As she finally ran down, Jo stared at the ceiling, unable to meet Jem’s eyes. She was exhausted, but she was afraid to sleep. The nightmare might come back and she didn’t think she could go through it again. She didn’t want to be left alone, either, as her imagination would run away with her. Jem’s voice cut across her thoughts.

“Jo, would writing help you with these nightmares?” He spoke quietly, almost hesitant. He knew that Jack had told him in confidence and he was reluctant to break it. He wasn’t sure how Jo would react to him knowing the reason why she wrote.

“How do you know about my writing?”

“Jack told me just before he left. He wanted me to know the reason why it was important you spent time writing. He didn’t tell me any details, but I’m guessing it’s a sort of therapy for you.”

“It’s worked before. I thought you wanted me to have complete bedrest, though?”

“I do, but you aren’t resting are you? Your thoughts are crowding in and they’re finding the only way out is in your dreams, hence the violent nightmares. If writing is going to help, then I have to allow it so you can rest properly.”

“Thank you.”

“You ought to try to sleep again, now. It’s late.”

“No! I can’t sleep! The nightmare will come back, I know it will.” Jo attempted to sit up as she said this.

“Lie back down, Jo. Just because I’m going to allow you to write doesn’t mean you can attempt to sit up. Look, I’m going to leave the little lamp on and I’ll stay in the room with you. If you have a recurrence, I’ll be here for you. In the morning, I’ll see about bringing your writing things up and you may spend an hour at it.”

“Are you sure you won’t leave me?”

“I promise one of us will be with you throughout the night, Jo. We won’t leave you.” He tucked the bedclothes around her and turned on the small bedside lamp before retreating to the corner of the room and the comfortable chair there. Jo lay still in obedience to his instructions and found the small light source helped. Jem quietly watched as her breathing became more regular as she drifted off once more. As he watched, the door opened softly to admit his wife. He put his finger to his lips and came across to her, motioning her back out onto the landing.

“How is Jo?”

“Asleep for the moment. I’ve promised her one of us will stay with her all night.” He looked at his wife and saw the discolouration around her eye. “You have a lovely shiner there, darling. Does it hurt?”
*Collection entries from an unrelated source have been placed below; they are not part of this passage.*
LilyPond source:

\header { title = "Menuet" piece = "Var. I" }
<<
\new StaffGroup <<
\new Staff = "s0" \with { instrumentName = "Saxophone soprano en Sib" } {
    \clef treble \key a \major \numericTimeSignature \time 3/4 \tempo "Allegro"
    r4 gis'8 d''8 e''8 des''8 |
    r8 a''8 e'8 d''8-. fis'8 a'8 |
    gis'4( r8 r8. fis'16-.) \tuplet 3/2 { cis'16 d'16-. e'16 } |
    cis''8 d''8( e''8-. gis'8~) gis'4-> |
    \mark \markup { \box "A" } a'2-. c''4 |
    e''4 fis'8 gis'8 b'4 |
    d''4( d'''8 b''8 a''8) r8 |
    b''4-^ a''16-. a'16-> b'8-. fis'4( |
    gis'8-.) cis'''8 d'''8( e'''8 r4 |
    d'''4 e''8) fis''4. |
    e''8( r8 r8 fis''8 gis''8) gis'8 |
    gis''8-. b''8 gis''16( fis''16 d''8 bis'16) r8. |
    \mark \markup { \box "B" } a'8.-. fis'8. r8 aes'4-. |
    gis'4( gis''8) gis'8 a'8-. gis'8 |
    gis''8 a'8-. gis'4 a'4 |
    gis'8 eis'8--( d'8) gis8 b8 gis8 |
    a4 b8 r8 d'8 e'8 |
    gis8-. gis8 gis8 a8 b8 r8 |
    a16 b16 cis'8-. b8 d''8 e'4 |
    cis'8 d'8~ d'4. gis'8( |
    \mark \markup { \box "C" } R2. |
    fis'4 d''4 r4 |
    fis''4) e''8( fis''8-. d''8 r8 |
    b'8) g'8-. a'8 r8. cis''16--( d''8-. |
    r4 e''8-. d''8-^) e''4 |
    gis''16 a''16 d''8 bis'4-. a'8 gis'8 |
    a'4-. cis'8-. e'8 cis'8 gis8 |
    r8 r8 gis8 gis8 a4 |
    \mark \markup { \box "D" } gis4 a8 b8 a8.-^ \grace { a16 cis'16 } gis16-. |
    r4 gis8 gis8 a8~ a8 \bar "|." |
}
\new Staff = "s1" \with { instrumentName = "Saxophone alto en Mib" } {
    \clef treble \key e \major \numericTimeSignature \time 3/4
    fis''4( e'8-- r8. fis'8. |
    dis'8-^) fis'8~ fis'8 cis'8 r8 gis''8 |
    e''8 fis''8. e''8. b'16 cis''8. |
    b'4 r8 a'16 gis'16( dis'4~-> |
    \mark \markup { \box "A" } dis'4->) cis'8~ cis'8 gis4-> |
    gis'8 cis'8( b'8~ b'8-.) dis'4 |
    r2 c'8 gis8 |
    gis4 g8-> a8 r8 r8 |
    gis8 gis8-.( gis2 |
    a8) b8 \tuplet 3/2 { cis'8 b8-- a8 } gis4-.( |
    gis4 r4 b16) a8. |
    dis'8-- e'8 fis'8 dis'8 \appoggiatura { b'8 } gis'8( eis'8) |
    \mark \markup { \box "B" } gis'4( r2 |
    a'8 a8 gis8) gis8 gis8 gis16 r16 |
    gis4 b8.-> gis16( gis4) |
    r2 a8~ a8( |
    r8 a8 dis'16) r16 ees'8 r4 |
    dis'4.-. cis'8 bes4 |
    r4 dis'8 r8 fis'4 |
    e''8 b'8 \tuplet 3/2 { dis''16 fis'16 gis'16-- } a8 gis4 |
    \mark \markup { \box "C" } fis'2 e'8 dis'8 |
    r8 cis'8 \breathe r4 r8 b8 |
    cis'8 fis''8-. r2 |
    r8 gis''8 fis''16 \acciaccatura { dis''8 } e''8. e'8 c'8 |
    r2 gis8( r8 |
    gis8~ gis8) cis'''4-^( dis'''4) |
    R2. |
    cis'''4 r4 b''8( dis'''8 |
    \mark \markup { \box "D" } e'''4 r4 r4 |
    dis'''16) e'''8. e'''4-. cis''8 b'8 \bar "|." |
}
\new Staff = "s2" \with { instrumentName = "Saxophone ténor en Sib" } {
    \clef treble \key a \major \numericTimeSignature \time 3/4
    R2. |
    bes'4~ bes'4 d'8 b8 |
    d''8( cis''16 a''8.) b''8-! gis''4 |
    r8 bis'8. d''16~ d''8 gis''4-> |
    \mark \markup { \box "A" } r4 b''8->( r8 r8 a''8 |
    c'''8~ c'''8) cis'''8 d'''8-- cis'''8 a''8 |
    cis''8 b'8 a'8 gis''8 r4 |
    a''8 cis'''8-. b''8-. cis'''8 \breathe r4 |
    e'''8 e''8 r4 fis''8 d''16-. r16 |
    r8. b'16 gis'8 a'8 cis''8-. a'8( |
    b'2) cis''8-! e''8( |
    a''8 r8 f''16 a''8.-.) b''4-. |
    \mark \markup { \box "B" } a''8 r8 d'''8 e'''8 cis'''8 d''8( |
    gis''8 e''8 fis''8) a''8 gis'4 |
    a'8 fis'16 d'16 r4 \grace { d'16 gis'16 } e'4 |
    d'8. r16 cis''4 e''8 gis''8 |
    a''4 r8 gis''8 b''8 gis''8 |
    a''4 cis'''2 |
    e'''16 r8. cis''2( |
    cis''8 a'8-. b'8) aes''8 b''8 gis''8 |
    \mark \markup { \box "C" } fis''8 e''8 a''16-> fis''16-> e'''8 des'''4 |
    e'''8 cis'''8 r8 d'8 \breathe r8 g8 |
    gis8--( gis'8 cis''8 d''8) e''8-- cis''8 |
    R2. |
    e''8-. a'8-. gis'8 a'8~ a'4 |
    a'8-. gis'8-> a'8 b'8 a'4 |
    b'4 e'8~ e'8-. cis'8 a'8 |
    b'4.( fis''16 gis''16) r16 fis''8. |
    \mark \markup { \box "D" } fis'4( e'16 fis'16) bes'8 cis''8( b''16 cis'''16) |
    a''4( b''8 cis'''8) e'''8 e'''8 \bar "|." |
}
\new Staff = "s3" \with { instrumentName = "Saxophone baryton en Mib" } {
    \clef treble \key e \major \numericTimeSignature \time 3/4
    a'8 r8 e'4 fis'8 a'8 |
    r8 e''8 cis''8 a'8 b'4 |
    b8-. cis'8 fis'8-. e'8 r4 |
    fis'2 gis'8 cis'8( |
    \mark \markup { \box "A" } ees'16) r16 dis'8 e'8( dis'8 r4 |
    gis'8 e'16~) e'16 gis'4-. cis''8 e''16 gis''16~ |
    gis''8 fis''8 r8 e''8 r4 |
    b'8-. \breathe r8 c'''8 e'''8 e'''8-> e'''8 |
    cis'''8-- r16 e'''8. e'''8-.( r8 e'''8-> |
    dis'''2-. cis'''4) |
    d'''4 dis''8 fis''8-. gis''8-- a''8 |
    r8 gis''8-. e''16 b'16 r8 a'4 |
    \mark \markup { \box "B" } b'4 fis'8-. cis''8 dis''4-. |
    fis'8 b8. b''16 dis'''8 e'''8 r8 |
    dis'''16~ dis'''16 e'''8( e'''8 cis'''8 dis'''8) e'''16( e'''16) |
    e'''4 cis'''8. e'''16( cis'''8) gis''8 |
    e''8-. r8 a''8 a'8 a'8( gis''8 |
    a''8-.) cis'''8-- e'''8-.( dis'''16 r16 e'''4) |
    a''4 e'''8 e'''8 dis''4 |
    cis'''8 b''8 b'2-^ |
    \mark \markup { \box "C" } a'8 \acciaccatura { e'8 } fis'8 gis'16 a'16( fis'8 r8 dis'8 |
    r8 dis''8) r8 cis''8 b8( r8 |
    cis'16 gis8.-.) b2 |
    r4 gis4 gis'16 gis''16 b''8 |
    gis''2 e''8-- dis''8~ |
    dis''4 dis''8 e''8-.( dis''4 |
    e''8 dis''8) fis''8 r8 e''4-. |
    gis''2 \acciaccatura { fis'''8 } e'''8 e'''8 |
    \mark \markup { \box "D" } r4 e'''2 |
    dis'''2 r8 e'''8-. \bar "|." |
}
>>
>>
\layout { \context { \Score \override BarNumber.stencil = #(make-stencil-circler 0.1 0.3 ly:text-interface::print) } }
“A little. I’m sure Jo will be mortified when she sees it.”

“I’ll get you some painkillers and then you should go and get some sleep. I’ll take the first watch and wake you when I need you.”

“You’ve been up all day, Jem. You must be tired out. Let me take the first watch.”

“I’m fine, darling. You ought to sleep that headache off for a while. Have the girls come up to bed yet?”

“They were just tidying up downstairs, before they come up.”

“Let them sleep in tomorrow and ring Hilda in the morning to let her know they won’t be in school this week. They’ve had a shock as well and need to have some time to recover from it.”

“We’ll have to explain what’s happened. I’m not sure if Jo is ready for anyone else to know, yet.”

“I’m sure we can ask Hilda to keep it to herself until such time it’s necessary for anyone else to be told.” Footsteps were heard on the stairs, followed by the appearance of Robin and Daisy. Both girls looked tired out and Jem told them that they wouldn’t be going in to school in the morning.

“You’ve both had a shock, and you need some time to yourselves as well. We’ll explain the situation to Miss Annersley.”

“Thank you for all your help tonight, girls,” Madge added. “You’ve both been invaluable.”

“Now, I think it’s high time you were both sleeping. If Jo is up to it, you shall both have a few minutes with her tomorrow.” Jem kissed them both and sent them on to their bedrooms, before turning back to his wife. “I’ll get you those painkillers and then you can get some sleep, too.” He disappeared back into Jo’s room to fetch his bag and fished around for the tablets for her. Handing her a couple, he then bade her goodnight with a kiss, then turned and went back into Jo’s room. Madge watched him go, before she too, sought her bed and was soon sleeping soundly.